Everest (EG) Q4 Turnaround: ADC, Buybacks, Profit!

Mon, March 16, 2026

Everest (EG) Q4 Turnaround: ADC, Buybacks, Profit!

Introduction
Everest Group (NYSE: EG) closed out FY2025 with a set of concrete actions and results that materially changed the company’s near-term financial profile. A mix of underwriting discipline, a targeted Adverse Development Cover (ADC) transaction, a strategic disposition, and sizeable share repurchases helped return Q4 to profitability and clarify the firm’s capital priorities. Below is a concise, data-driven look at the developments that matter to investors and why they directly affect EG stock.

Key results from FY2025 and Q4

Underwriting, premiums and profitability

Everest reported gross written premiums (GWP) of about $17.7 billion for FY2025, a 3.1% decline as management trimmed lower-margin lines. The group combined ratio improved to roughly 98.6%—driven by a reinsurance combined ratio near 91.7% while the insurance segment lagged at approximately 114.6%. Net investment income reached a record near $2.1 billion, and pre-tax catastrophe losses fell to roughly $757 million.

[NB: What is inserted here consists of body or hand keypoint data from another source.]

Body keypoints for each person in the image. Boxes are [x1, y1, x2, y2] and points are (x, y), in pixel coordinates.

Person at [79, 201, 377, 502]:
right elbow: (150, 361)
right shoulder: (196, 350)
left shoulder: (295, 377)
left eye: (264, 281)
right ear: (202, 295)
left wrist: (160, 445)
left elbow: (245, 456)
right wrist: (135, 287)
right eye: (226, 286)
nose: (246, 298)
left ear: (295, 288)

ADC payment and transaction effects

A concrete, non-speculative event was Everest’s $122 million premium consideration for the second layer of an Adverse Development Cover, backed by Longtail Re. About $105 million of that hit the Insurance segment with $17 million recorded in Other. Alongside the ADC, Everest recognized a roughly $127.3 million net pre-tax gain from selling Commercial Retail Insurance Renewal Rights to AIG. These items were central in moving Q4 2025 from a year-earlier loss into a reported net income of approximately $446 million.

Why these developments matter for EG stock

Capital allocation — buybacks and balance-sheet impact

Everest repurchased about $797 million of shares during the year. That sizeable buyback program, combined with the ADC and the AIG sale gain, signals a preference for returning capital and actively managing reserves. For shareholders, this is a tangible lever that can tighten outstanding float and support per-share metrics, particularly while underwriting results normalize.

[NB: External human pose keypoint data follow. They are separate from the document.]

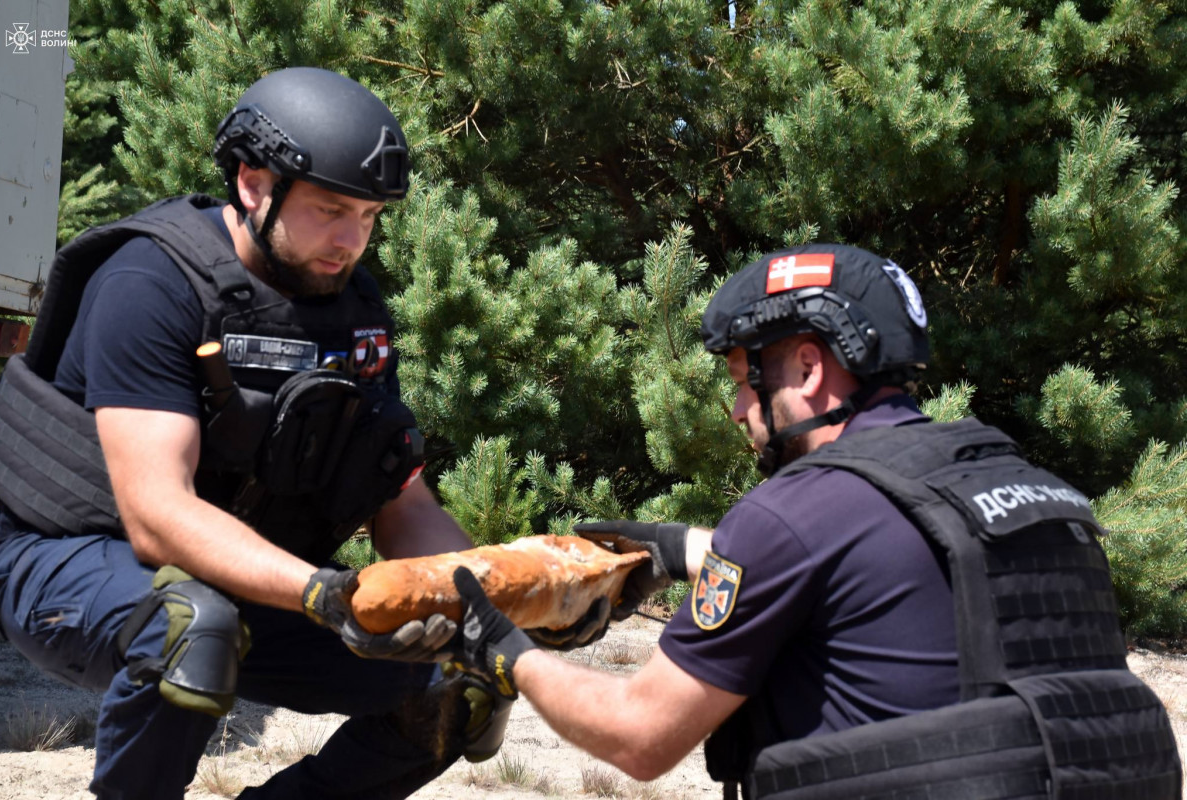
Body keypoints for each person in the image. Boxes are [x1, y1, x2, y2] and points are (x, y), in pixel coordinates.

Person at [0, 66, 604, 800]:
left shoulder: (354, 313)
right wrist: (327, 594)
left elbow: (404, 508)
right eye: (330, 210)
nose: (350, 241)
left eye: (370, 217)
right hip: (72, 564)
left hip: (251, 583)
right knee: (191, 628)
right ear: (253, 183)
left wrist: (498, 598)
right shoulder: (151, 282)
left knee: (461, 678)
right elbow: (156, 517)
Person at [446, 244, 1182, 799]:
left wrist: (508, 655)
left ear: (804, 368)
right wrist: (679, 550)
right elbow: (887, 581)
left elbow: (640, 737)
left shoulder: (790, 513)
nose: (737, 410)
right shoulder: (1027, 490)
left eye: (743, 381)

Structural reinsurance tailwinds

The reinsurance environment remains a favorable backdrop: higher property-cat pricing and disciplined capacity have supported attractive margins for well-capitalized reinsurers. Everest’s stronger reinsurance combined ratio and selective underwriting posture position it to benefit from these structural pricing dynamics, rather than relying solely on investment returns or one-off items.

Analyst sentiment and near-term outlook

Analyst coverage has responded to the company’s operational and capital actions. Recent notes—including a reported Wells Fargo price-target adjustment to $375—reflect confidence that improved reinsurance performance and disciplined capital deployment can lift shareholder value. The near-term stock reaction should be most sensitive to: subsequent underwriting trends, the cadence of ADC/retro transactions, and continued share-repurchase execution.

Conclusion

Everest’s FY2025 scorecard combined measurable underwriter improvements with deliberate reserve management (ADC), a meaningful disposition gain, and aggressive buybacks. Those moves turned Q4 profitable and gave investors clearer evidence that management is executing on a value-focused playbook. For EG stock, the combination of stronger reinsurance margins, active capital returns, and a cleaner reserve posture provides a concrete, observable rationale for renewed investor interest rather than speculative hope.

Note: Figures in the article summarize recently released FY2025 and Q4 2025 company disclosures and published analyst commentary. Investors should consult the company’s filings and primary-source reports for full financial statements and disclosures.